- Input material:
━━━
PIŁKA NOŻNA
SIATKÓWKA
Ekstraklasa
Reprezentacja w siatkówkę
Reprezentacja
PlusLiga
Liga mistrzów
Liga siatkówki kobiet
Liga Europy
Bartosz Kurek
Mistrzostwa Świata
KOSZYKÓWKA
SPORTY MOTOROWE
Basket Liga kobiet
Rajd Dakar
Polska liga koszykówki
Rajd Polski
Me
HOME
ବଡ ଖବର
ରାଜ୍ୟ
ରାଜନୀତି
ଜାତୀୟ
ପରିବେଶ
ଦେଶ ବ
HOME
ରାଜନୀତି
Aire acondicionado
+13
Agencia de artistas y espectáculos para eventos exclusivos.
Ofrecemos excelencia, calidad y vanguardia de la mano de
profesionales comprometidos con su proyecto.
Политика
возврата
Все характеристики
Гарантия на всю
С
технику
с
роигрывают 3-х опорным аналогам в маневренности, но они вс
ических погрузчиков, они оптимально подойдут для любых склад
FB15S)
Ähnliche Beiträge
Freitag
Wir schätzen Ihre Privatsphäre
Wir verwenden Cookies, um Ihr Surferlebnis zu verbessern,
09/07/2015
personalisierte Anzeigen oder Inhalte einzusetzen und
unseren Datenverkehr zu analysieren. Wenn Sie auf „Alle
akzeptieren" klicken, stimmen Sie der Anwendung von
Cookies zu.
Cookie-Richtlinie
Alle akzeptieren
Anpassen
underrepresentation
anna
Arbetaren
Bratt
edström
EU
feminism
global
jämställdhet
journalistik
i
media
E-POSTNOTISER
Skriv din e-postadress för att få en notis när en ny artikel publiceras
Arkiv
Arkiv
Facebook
━━━
- Task item:
Reproduce the records from their start through the line containing "personalisierte Anzeigen oder", swapping every "HOME" for "START" and leaving everything else unchanged.

- Written response:
PIŁKA NOŻNA
SIATKÓWKA
Ekstraklasa
Reprezentacja w siatkówkę
Reprezentacja
PlusLiga
Liga mistrzów
Liga siatkówki kobiet
Liga Europy
Bartosz Kurek
Mistrzostwa Świata
KOSZYKÓWKA
SPORTY MOTOROWE
Basket Liga kobiet
Rajd Dakar
Polska liga koszykówki
Rajd Polski
Me
START
ବଡ ଖବର
ରାଜ୍ୟ
ରାଜନୀତି
ଜାତୀୟ
ପରିବେଶ
ଦେଶ ବ
START
ରାଜନୀତି
Aire acondicionado
+13
Agencia de artistas y espectáculos para eventos exclusivos.
Ofrecemos excelencia, calidad y vanguardia de la mano de
profesionales comprometidos con su proyecto.
Политика
возврата
Все характеристики
Гарантия на всю
С
технику
с
роигрывают 3-х опорным аналогам в маневренности, но они вс
ических погрузчиков, они оптимально подойдут для любых склад
FB15S)
Ähnliche Beiträge
Freitag
Wir schätzen Ihre Privatsphäre
Wir verwenden Cookies, um Ihr Surferlebnis zu verbessern,
09/07/2015
personalisierte Anzeigen oder Inhalte einzusetzen und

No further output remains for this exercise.